*Exercise*
Using the data below, output a verbatim copy of the lines between the one holding "Производство и установка" and the one holding "Département où les DEPIS sont peu décédés", inclusive, without any pictures.

The input section start

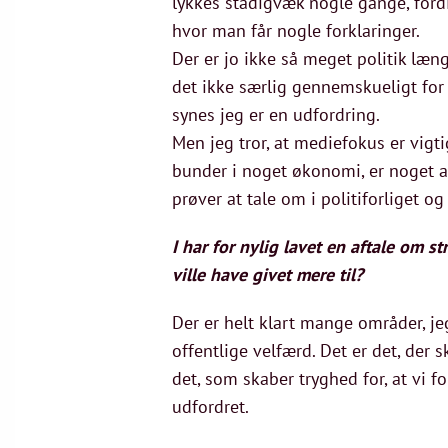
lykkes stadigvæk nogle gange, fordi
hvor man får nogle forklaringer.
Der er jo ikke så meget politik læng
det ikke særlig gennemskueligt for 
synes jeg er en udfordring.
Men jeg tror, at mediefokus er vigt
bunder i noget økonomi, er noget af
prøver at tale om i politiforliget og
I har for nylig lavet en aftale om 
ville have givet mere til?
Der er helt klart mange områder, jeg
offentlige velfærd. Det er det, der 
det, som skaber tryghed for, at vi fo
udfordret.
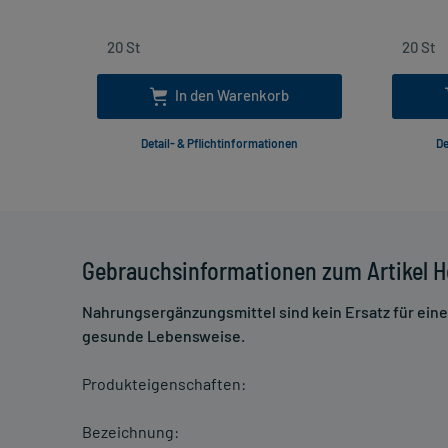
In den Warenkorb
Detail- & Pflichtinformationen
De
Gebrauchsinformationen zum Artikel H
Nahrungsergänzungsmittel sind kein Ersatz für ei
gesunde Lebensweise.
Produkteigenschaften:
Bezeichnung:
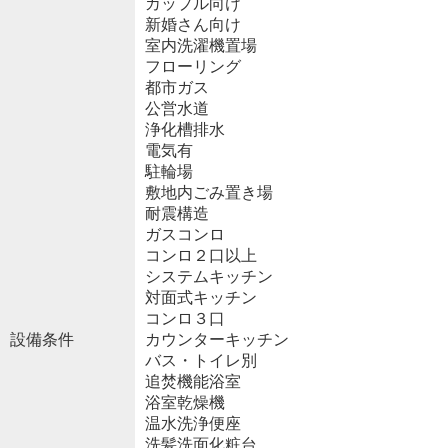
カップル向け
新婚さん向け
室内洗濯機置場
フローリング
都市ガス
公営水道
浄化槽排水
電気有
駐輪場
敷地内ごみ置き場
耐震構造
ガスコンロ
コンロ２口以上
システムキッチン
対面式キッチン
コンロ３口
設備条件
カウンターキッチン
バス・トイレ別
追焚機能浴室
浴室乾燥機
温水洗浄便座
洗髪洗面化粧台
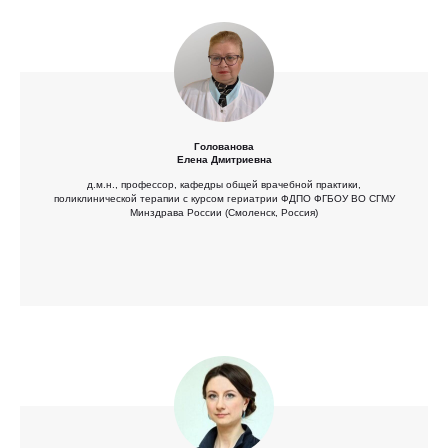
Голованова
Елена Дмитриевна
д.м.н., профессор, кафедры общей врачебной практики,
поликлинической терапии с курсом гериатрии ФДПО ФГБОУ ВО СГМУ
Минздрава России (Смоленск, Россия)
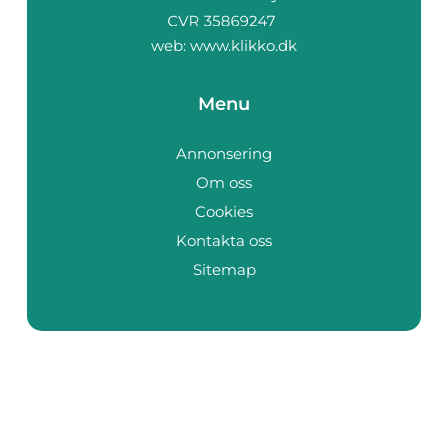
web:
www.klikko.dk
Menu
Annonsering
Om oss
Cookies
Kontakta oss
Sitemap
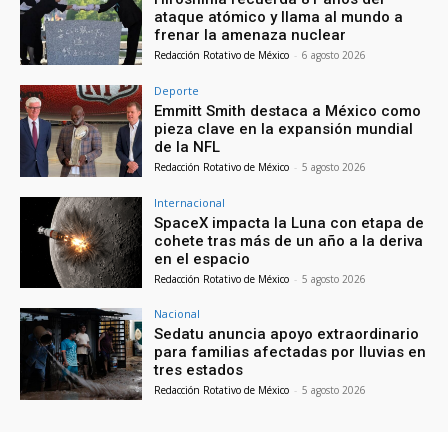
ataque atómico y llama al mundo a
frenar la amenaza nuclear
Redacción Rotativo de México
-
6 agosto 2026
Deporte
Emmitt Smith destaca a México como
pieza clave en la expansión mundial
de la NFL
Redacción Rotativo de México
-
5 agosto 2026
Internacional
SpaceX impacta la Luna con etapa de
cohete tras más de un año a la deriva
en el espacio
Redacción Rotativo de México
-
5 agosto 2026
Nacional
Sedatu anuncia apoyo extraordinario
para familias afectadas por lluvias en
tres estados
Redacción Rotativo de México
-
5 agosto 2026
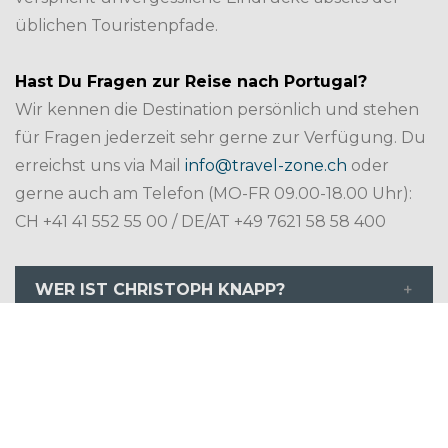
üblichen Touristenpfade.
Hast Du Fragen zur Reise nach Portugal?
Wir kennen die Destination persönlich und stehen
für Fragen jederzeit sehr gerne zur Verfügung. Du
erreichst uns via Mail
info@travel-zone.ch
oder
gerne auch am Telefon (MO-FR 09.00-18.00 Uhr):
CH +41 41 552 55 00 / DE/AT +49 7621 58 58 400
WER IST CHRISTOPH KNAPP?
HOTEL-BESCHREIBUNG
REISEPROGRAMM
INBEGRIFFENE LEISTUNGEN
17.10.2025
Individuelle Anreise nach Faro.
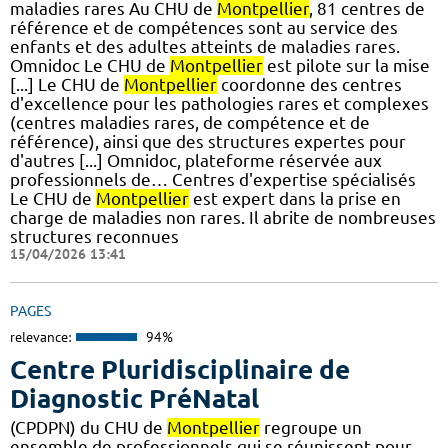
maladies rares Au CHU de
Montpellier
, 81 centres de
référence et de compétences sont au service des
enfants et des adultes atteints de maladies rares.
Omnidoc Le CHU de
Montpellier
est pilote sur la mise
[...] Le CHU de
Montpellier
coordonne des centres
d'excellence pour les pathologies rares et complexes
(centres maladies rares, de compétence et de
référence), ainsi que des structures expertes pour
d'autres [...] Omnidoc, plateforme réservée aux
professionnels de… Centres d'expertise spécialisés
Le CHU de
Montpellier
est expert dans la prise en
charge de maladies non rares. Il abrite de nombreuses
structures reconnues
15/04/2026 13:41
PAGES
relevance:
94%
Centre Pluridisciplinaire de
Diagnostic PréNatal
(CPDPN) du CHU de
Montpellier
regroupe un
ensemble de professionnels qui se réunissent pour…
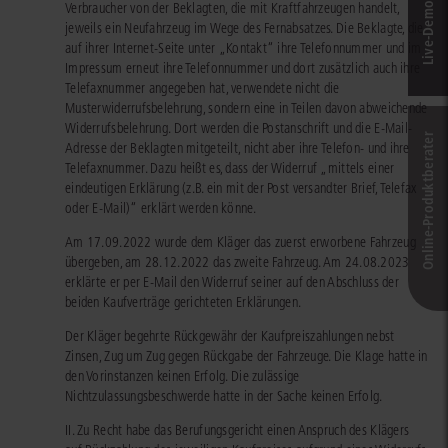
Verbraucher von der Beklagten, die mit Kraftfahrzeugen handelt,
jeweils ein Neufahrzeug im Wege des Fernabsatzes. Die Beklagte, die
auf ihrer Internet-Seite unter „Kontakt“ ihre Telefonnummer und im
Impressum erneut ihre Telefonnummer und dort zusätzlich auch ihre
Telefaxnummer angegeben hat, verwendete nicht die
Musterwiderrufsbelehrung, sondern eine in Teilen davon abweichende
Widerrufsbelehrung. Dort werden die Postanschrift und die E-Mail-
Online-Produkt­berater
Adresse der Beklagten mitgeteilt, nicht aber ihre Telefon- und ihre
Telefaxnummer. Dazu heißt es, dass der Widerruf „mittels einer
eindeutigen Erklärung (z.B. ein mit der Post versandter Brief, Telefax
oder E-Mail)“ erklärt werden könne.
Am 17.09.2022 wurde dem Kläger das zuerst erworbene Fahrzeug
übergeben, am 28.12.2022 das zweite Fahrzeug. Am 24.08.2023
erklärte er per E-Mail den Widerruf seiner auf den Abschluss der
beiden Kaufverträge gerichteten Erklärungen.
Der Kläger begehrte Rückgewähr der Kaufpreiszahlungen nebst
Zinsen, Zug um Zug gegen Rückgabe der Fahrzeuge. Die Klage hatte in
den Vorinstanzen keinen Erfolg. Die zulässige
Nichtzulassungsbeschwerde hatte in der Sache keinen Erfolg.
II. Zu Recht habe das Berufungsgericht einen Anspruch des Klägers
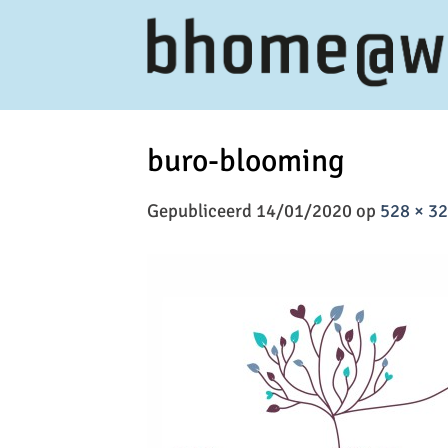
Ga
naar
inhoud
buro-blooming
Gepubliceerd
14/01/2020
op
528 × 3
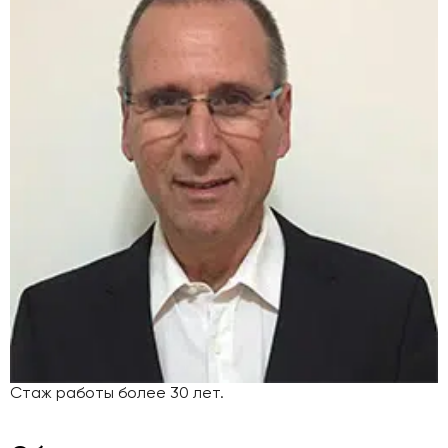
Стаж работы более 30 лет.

The input section end
The input section start

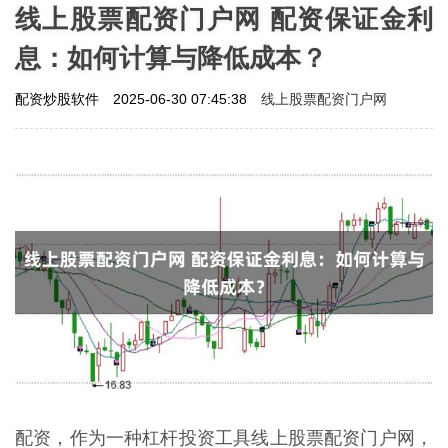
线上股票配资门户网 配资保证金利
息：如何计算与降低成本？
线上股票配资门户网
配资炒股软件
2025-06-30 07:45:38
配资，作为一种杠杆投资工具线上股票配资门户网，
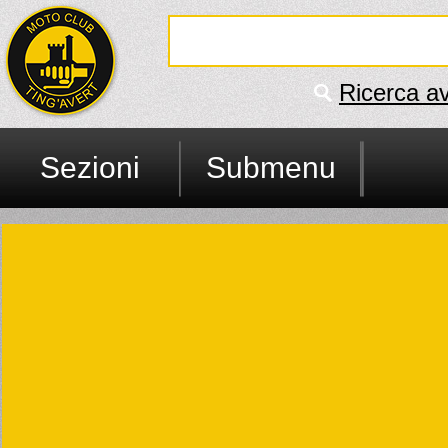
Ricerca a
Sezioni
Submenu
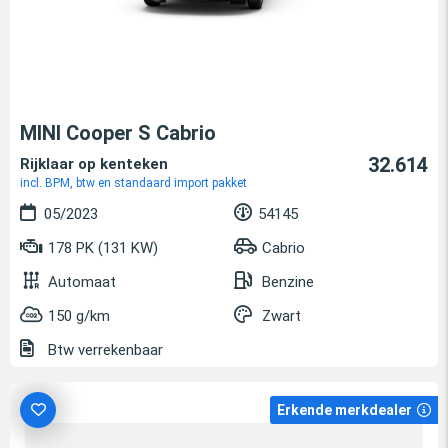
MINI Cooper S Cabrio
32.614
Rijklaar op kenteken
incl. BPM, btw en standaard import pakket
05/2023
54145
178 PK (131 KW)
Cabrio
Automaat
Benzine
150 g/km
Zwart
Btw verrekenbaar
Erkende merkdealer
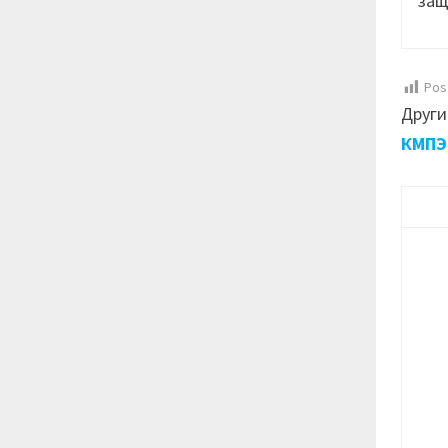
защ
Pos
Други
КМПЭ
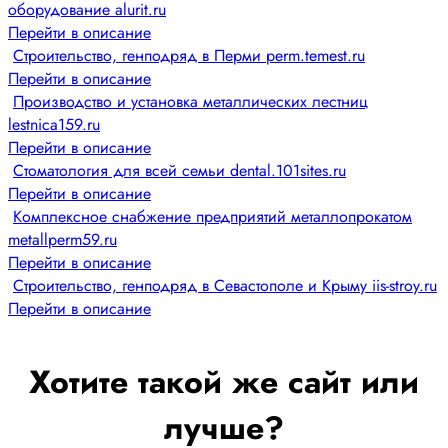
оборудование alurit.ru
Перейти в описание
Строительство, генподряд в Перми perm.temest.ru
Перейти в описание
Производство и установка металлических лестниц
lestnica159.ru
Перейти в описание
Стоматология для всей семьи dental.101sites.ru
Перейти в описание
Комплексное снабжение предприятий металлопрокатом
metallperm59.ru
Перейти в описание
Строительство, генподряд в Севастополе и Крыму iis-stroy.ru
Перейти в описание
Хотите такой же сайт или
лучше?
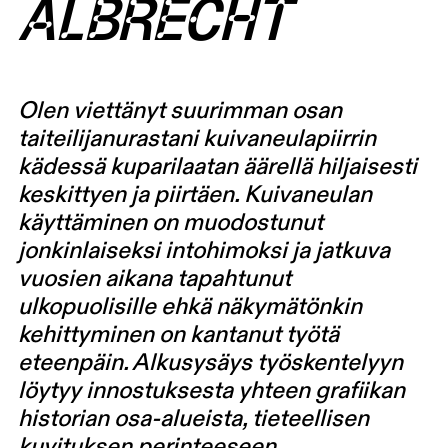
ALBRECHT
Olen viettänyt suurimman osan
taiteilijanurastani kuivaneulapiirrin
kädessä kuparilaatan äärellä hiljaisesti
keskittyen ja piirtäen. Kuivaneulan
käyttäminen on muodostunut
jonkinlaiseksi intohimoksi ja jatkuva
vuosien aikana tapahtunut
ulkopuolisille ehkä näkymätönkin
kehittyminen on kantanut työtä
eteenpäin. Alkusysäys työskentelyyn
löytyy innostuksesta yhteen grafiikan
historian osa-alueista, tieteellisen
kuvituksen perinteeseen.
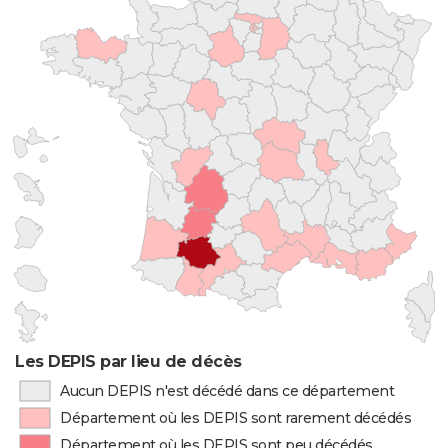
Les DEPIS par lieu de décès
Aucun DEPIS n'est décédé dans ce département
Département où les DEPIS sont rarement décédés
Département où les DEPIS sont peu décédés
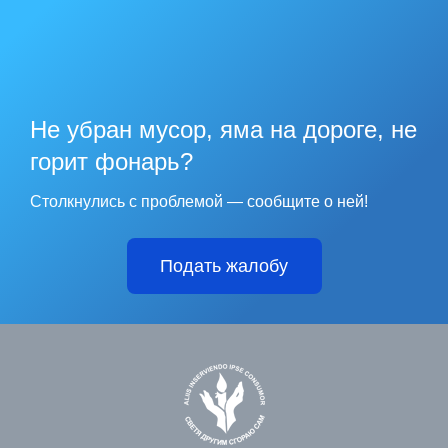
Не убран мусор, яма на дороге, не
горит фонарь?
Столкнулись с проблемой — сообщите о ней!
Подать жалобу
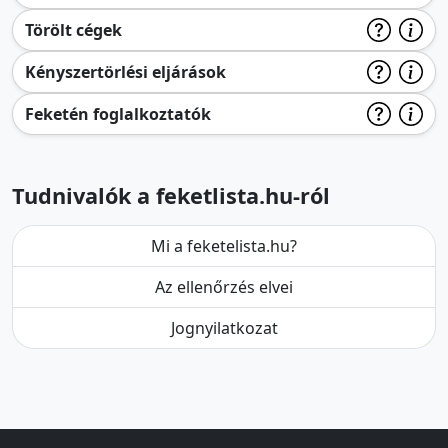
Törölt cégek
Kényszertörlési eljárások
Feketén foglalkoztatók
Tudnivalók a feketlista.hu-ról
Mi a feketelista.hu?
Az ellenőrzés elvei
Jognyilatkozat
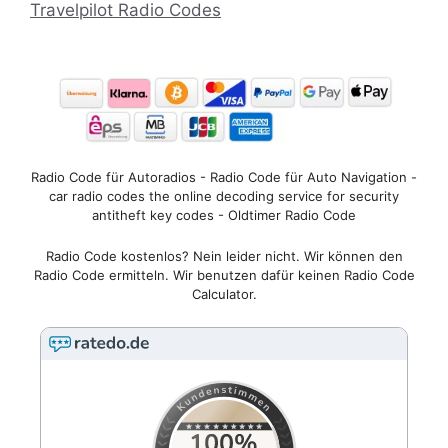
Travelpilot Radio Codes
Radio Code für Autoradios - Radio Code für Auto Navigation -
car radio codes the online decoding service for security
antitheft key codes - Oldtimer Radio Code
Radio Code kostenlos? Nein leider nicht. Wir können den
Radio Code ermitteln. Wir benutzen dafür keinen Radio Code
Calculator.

The input section end

*Response area*
Производство и установка металлических лестниц
lestnica159.ru
Перейти в описание
Стоматология для всей семьи dental.101sites.ru
Перейти в описание
Комплексное снабжение предприятий металлопрокатом
metallperm59.ru
Перейти в описание
Строительство, генподряд в Севастополе и Крыму iis-stroy.ru
Перейти в описание
Хотите такой же сайт или
лучше?
ALBRECHT
Olen viettänyt suurimman osan
taiteilijanurastani kuivaneulapiirrin
kädessä kuparilaatan äärellä hiljaisesti
keskittyen ja piirtäen. Kuivaneulan
käyttäminen on muodostunut
jonkinlaiseksi intohimoksi ja jatkuva
vuosien aikana tapahtunut
ulkopuolisille ehkä näkymätönkin
kehittyminen on kantanut työtä
eteenpäin. Alkusysäys työskentelyyn
löytyy innostuksesta yhteen grafiikan
historian osa-alueista, tieteellisen
kuvituksen perinteeseen.
Les DEPIS par lieu de décès
Aucun DEPIS n'est décédé dans ce département
Département où les DEPIS sont rarement décédés
Département où les DEPIS sont peu décédés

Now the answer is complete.